Stated exercise A:
In the text on the 2023–24 New Mexico State women's basketball team, copy the passage from "- Conference: Conference" to "of Conference USA." word for word.
Stated exercise B:
According to the text on the 2023–24 New Mexico State women's basketball team, which team beat the Aggies in the semifinals of the C-USA tournament?

Selected excerpt:

--- Start ---

- Conference: Conference USA
- Record: 13–18 (6–10 C-USA)
- Head coach: Jody Adams (2nd season);
- Associate head coach: James Frey
- Assistant coaches: Kezia Conyers-Barnes; Rabun Wright; Jaren Harris;
- Home arena: Pan American Center

= 2023–24 New Mexico State Aggies women's basketball team =

American college basketball season

The 2023–24 New Mexico State Aggies women's basketball team represented New Mexico State University during the 2023–24 NCAA Division I women's basketball season. The Aggies, led by second-year head coach Jody Adams, played their home games at the Pan American Center in Las Cruces, New Mexico as first-year members of Conference USA.

The Aggies finished the season 13–18, 6–10 in C-USA play, to finish in a tie for sixth place. They upset FIU before falling to Liberty in the semifinals of the C-USA tournament.

--- End ---

Information given:
--- Start ---

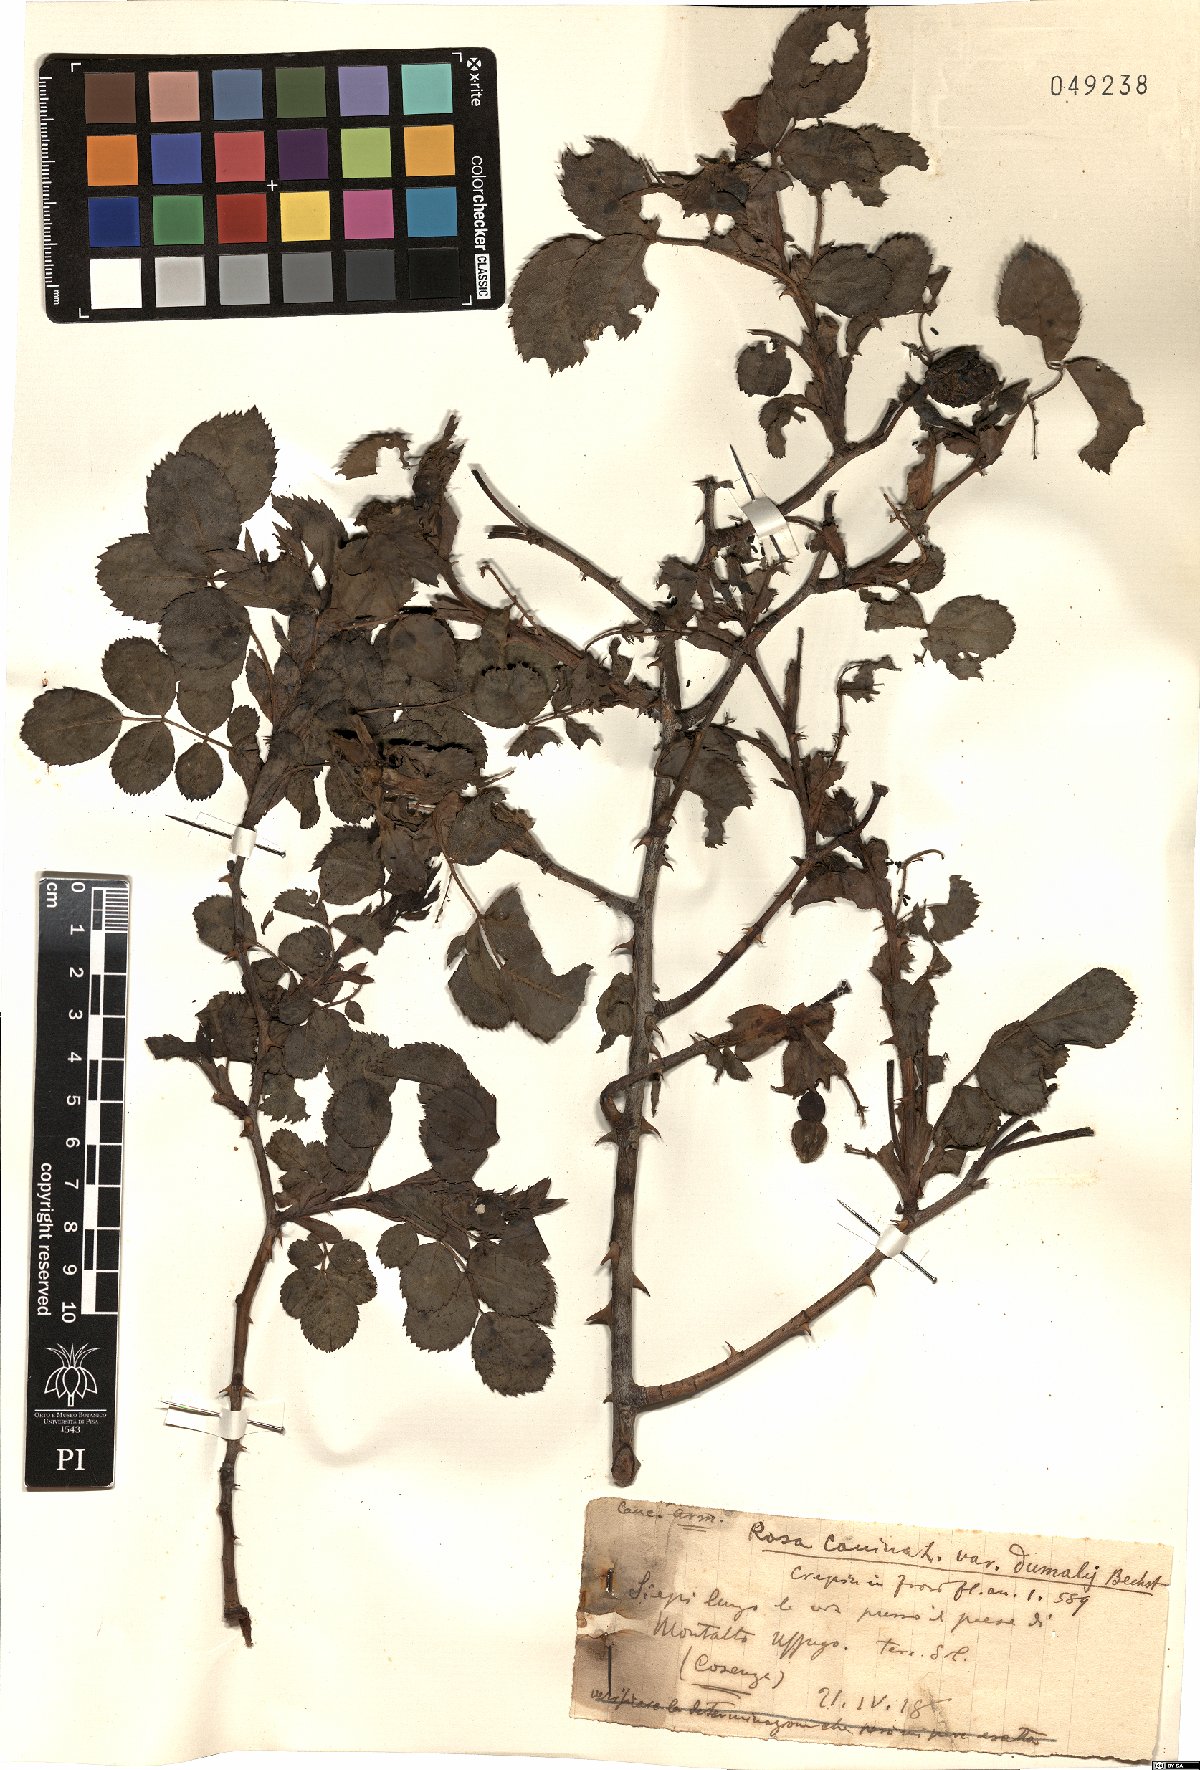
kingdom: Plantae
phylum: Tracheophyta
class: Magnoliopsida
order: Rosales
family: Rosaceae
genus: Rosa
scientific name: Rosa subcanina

--- End ---
--- Start ---

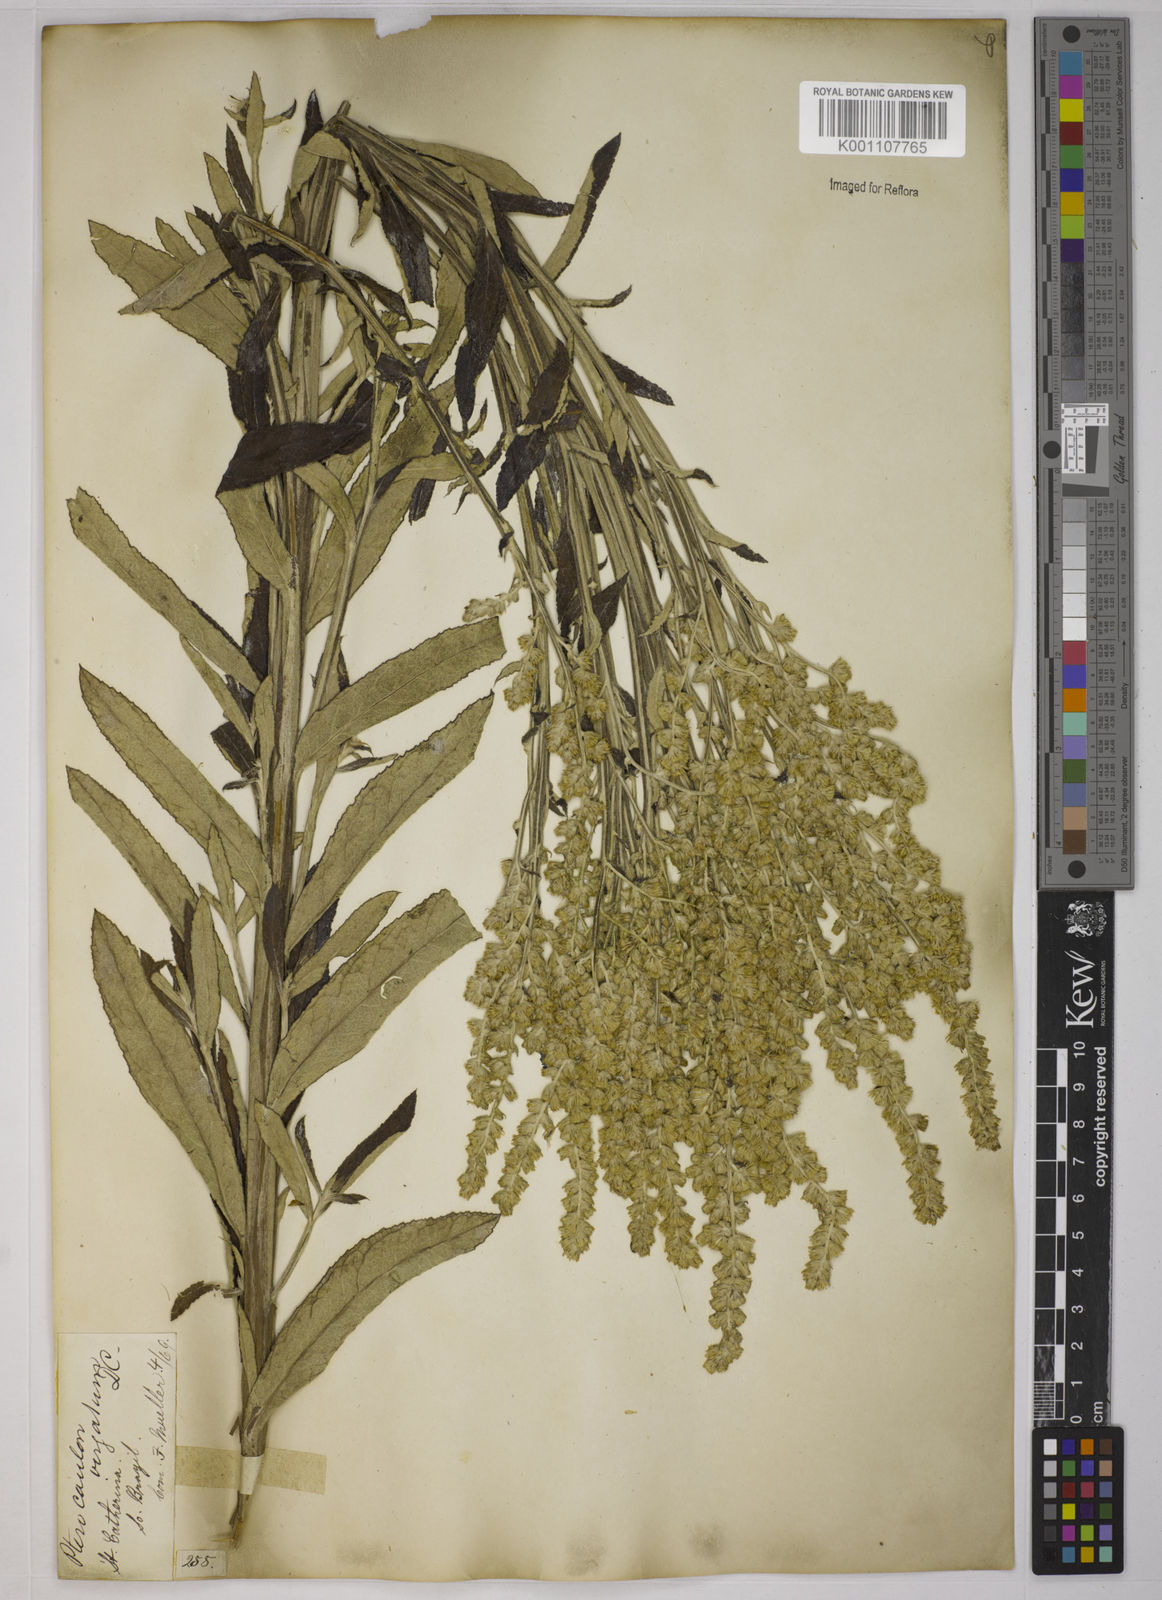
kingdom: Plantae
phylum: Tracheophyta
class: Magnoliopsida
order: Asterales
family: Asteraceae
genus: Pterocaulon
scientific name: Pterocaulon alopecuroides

--- End ---
--- Start ---

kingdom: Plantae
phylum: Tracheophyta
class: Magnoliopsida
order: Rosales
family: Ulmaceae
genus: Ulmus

--- End ---

Reply A:
- Conference: Conference USA
- Record: 13–18 (6–10 C-USA)
- Head coach: Jody Adams (2nd season);
- Associate head coach: James Frey
- Assistant coaches: Kezia Conyers-Barnes; Rabun Wright; Jaren Harris;
- Home arena: Pan American Center

= 2023–24 New Mexico State Aggies women's basketball team =

American college basketball season

The 2023–24 New Mexico State Aggies women's basketball team represented New Mexico State University during the 2023–24 NCAA Division I women's basketball season. The Aggies, led by second-year head coach Jody Adams, played their home games at the Pan American Center in Las Cruces, New Mexico as first-year members of Conference USA.

Reply B:
Liberty